### Check your understanding
1. Summarize the article on biotech ethics in two sentences.
2. Copy the article on biotech ethics word for word, from "CBHD acknowledges that" to "and human cloning.".

### Document segment
------------------------------------------------

Biotech Industry Reminded That Human Dignity Must Remain Paramount
by Bill Fancher and Jody Brown
April 18, 2006
(AgapePress) - - The biotech industry, which just concluded a huge convention in Chicago, is being challenged by a Christian segment of the industry to avoid ethical lapses."BIO 2006" claims to have drawn nearly 20,000 visitors from 62 countries between April 9 and 12. It was the 14th Annual International Convention of the Biotechnology Industry Organization (BIO). Jim Greenwood, president and CEO of BIO, stated afterwards that the gathering allowed the biotech industry to "show the many ways it is innovating to cure and prevent disease, alleviate hunger, and improve the environment."
While BIO 2006 was taking place, the Center for Bioethics and Human Dignity -- based in Bannockburn, IL, just north of Chicago -- was on hand to activate the industry's conscience. "We are for biotechnology," explains CBHD's director of communications Joe Carter, "but we believe it needs to be couched in a framework of Christian ethics."
CBHD acknowledges that the use of biological processes to solve problems and to create products has proven to be a boon to humanity over the past 25 years. But "unintended consequences," says the Center, are a reminder that well-intended interventions in natural processes can have "adverse outcomes" -- both environmentally and ethically. Human dignity, says CBHD, must take precedence over important societal goals like economic advancement and scientific progress.
According to Carter, the biotech industry's ethics have lapsed in recent years. He cites two areas of research as examples of that slip: embryonic stem-cell research and human cloning.
"Most scientists will tell you that any cures [resulting from embryonic stem-cell research] are 20 to 30 years away, if it's even possible, because embryonic stem cells are harder to work with than adult stem cells," he says. "Another example is therapeutic cloning. There is no such thing as therapeutic cloning. There are no therapies involved with cloning."
The biotech industry, he asserts, "kind of downplays those solid facts and kind of plays up the cures angle, even though they know it's not true."
Carter believes the industry's ethical slide is a result of the issues being tied to the abortion debate, and because many researchers depend on government tax dollars to subsidize their work. He contends the pro-abortion community has seized these ideas as ways to further dehumanize the unborn.

------------------------------------------------

### Material shown

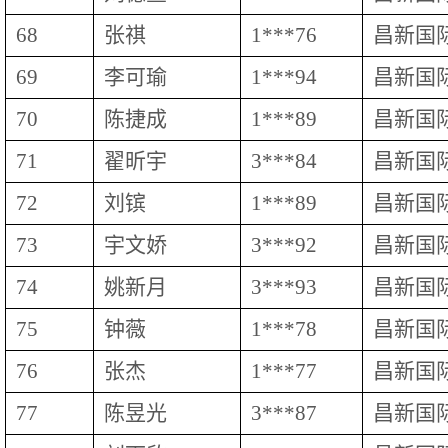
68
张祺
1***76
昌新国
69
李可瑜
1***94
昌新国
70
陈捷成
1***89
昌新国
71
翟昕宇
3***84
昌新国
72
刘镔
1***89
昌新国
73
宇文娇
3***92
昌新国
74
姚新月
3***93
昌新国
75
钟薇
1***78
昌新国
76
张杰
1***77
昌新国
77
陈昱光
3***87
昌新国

------------------------------------------------

### Answers for the exercise
1. While the Biotechnology Industry Organization held its BIO 2006 convention in Chicago, the Center for Bioethics and Human Dignity urged the industry to put human dignity ahead of goals such as economic advancement and scientific progress. The Center's Joe Carter said the industry's ethics have lapsed, pointing to embryonic stem-cell research and human cloning, and blamed the slide on ties to the abortion debate and researchers' dependence on government tax dollars.

2.
CBHD acknowledges that the use of biological processes to solve problems and to create products has proven to be a boon to humanity over the past 25 years. But "unintended consequences," says the Center, are a reminder that well-intended interventions in natural processes can have "adverse outcomes" -- both environmentally and ethically. Human dignity, says CBHD, must take precedence over important societal goals like economic advancement and scientific progress.
According to Carter, the biotech industry's ethics have lapsed in recent years. He cites two areas of research as examples of that slip: embryonic stem-cell research and human cloning.